- EXERCISE GOAL
Write out the passage on internode versus intranode separation in full, word for word, including its code lines.

Internode vs Intranode Separation
PCIe (GPU-to-CPU) and NVLink/xGMI (GPU-to-GPU within a node) are separate bandwidth resources. They do not compete with each other, but they do compete with each other for transactions if both are active simultaneously.
Strategy: complete all internode D2H copies first (to maximise NIC injection bandwidth), then start intranode D2D copies (which use NVLink/xGMI and do not contend with PCIe for internode traffic):
// In Phase 2: start intranode D2D only after D2H is confirmed complete
if (pkt.is_intranode && pkt.d2h_done) {
// Use peer access (cudaMemcpyPeerAsync / hipMemcpyPeerAsync)
// rather than staging through host for intranode
cudaMemcpyPeerAsync(pkt.peer_recv_buf, pkt.dst_device,
pkt.device_send_buf, pkt.src_device,
pkt.bytes, computeStream);
}
Grid reference: Grid/communicator/Communicator_mpi3.cc — search for NVLINK_GET and ACCELERATOR_AWARE_MPI conditional blocks.

- EXCERPTED DATA
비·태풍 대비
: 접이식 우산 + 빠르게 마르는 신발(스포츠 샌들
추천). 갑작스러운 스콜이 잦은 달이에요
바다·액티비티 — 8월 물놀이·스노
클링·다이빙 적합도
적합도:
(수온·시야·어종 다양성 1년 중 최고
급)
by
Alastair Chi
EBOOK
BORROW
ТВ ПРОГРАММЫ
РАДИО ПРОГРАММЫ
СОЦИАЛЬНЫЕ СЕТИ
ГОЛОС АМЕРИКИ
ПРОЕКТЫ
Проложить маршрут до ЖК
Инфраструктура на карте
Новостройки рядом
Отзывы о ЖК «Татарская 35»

* * *

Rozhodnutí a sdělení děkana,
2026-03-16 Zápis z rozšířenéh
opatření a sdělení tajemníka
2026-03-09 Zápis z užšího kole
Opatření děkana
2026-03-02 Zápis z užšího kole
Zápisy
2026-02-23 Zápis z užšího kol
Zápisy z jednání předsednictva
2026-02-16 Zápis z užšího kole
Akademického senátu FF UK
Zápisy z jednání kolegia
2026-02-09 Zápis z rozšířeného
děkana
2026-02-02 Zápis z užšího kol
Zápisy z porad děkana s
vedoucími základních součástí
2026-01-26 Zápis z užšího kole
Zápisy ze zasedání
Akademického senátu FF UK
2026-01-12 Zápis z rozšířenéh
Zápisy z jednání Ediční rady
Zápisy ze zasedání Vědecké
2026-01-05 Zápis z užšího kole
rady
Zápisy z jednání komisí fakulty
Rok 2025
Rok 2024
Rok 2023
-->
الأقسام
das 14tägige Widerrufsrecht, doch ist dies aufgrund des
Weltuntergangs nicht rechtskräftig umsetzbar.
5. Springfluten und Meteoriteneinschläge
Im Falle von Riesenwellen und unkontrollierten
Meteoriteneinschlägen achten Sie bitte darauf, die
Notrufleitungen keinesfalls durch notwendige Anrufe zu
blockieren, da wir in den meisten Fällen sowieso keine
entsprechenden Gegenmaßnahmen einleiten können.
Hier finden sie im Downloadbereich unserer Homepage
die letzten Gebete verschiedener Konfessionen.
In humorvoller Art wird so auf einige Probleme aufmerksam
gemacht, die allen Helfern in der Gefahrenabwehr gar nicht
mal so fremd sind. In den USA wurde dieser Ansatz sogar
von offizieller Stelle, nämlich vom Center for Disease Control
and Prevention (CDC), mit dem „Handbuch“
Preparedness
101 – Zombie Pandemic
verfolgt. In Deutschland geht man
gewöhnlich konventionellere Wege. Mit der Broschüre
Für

- RESULT FOR THIS TASK
Internode vs Intranode Separation
PCIe (GPU-to-CPU) and NVLink/xGMI (GPU-to-GPU within a node) are separate bandwidth resources. They do not compete with each other, but they do compete with each other for transactions if both are active simultaneously.
Strategy: complete all internode D2H copies first (to maximise NIC injection bandwidth), then start intranode D2D copies (which use NVLink/xGMI and do not contend with PCIe for internode traffic):
// In Phase 2: start intranode D2D only after D2H is confirmed complete
if (pkt.is_intranode && pkt.d2h_done) {
// Use peer access (cudaMemcpyPeerAsync / hipMemcpyPeerAsync)
// rather than staging through host for intranode
cudaMemcpyPeerAsync(pkt.peer_recv_buf, pkt.dst_device,
pkt.device_send_buf, pkt.src_device,
pkt.bytes, computeStream);
}
Grid reference: Grid/communicator/Communicator_mpi3.cc — search for NVLINK_GET and ACCELERATOR_AWARE_MPI conditional blocks.